A Gaza, Israël tue les journalistes témoins

Dessin du Guardian : "ils essayaient de nous tirer dessus !"

Les massacres continuent à Gaza : au 18 août, l'ONU recense plus de 61000 morts (sans compter les disparus dans les décombres) dont plus de 18000 enfants. D'après une enquête mené par les sites israéliens +972 Magazine et Local Call, avec le quotidien britannique The Guardian, les renseignements militaires israéliens évaluent eux-mêmes qu'au moins 83 % des morts à Gaza depuis le début de la guerre sont des civils.

Parmi eux, des humanitaires, des journalistes (plus de 200 d'après Reporters sans frontières en deux ans de guerre).

La cellule investigation de Radio France, d'après des informations du site +972, montre que, depuis le 7 octobre 2023, une unité secrète de renseignement de l'armée israélienne, baptisée "cellule de légitimation" récolte sur le terrain tous les éléments possibles pour incriminer les journalistes locaux à Gaza prétendument liés au Hamas.

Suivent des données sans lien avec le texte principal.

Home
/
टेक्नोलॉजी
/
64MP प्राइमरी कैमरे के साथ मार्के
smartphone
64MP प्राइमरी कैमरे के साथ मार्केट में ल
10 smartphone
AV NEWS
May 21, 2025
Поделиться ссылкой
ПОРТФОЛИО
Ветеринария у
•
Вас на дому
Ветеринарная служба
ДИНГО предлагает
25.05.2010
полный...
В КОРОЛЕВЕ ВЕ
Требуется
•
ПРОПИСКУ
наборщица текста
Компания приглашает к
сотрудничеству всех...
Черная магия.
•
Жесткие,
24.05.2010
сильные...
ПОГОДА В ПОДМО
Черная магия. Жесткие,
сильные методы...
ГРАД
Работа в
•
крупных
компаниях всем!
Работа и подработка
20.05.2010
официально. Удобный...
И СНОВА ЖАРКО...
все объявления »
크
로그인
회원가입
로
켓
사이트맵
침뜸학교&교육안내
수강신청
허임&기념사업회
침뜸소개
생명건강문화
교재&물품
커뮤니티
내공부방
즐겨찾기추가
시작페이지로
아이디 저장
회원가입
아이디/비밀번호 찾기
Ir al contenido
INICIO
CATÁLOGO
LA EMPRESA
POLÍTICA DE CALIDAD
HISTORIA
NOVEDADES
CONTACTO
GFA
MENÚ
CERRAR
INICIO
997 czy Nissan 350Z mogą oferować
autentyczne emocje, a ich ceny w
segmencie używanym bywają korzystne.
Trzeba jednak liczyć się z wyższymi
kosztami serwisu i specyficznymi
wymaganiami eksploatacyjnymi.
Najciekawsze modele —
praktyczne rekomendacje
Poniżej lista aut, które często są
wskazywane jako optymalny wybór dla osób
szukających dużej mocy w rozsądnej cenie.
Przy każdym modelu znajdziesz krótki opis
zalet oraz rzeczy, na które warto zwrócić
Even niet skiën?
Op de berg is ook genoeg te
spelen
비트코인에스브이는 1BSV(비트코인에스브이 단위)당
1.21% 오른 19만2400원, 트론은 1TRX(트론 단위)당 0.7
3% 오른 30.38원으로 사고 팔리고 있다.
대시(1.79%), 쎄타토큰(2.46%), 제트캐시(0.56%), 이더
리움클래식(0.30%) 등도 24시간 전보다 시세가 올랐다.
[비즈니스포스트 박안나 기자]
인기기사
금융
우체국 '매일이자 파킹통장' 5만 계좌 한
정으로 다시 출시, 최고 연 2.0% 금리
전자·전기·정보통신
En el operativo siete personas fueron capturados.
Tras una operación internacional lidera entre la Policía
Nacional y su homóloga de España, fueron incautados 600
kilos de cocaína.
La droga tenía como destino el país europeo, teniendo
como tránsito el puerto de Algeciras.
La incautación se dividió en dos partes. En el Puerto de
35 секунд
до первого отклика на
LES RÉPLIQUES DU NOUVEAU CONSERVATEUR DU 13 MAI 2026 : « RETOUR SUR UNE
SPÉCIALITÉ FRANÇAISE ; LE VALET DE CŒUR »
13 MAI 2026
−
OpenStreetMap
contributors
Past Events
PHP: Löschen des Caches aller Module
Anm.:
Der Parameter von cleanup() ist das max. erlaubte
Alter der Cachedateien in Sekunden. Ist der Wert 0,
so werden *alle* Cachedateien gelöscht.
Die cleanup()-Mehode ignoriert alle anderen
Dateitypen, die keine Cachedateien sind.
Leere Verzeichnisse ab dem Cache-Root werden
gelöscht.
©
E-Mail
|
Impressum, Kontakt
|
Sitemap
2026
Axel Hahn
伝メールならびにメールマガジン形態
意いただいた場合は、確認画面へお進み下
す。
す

Mais aussi trouver les moyens de discréditer leur travail, considéré par les forces de défense israéliennes (IDF) comme de la propagande au service de l'ennemi. Une source militaire de l’IDF reconnaît qu’au cours des deux dernières années, "Plusieurs équipes de recherche ont été mises en place au sein de la Direction du renseignement dans le but de dénoncer les mensonges de l'organisation terroriste Hamas [...] et en discréditant leur crédibilité en tant que journalistes qui prétendent rendre compte de la guerre dans la bande de Gaza de manière précise et fiable, sans affiliation organisationnelle".

La plupart des éléments matériels (photos, captures d'écran partielles de documents, possiblement des écoutes) et du narratif des porte-parole de l'armée israélienne visant ces journalistes palestiniens proviennent de cette unité, selon le rédacteur en chef de +972, Méron Rapoport.

"Les informations traitées par cette cellule sont parfois incohérentes, évolutives et douteuses. Dans tous les cas, elles sont invérifiables car nous n'y avons pas accès", précise Méron Rapoport.

Fin juillet, Avichay Adraee, porte-parole de l'armée israélienne en langue arabe, mettait en cause dans une série de séquences vidéo le jeune journaliste vedette de la chaîne Al-Jazeera à Gaza, Anas Al-Sharif. Dans ces séquences vidéo, le militaire affirmait (photos et captures d'écran de documents comptables à l'appui) qu'Anas a appartenu aux brigades Al-Qassam, la branche armée du Hamas, de 2013 à 2017, et en restait un membre actif.

Selon le magazine +972, qui s’appuie sur trois sources différentes au sein du renseignement israélien, ces documents ont précisément été produits par la "cellule de légitimation" afin de renforcer le narratif de l'armée contre ce journaliste palestinien désigné dans l'une de ces vidéos comme un auxiliaire de la "fausse propagande du Hamas au sujet de la famine à Gaza". Quinze jours après ces vidéos, le journaliste d’Al-Jazeera était tué, sous une tente avec trois autres collègues près de la ville de Gaza, lors d'une frappe aérienne que l'armée israélienne a reconnue.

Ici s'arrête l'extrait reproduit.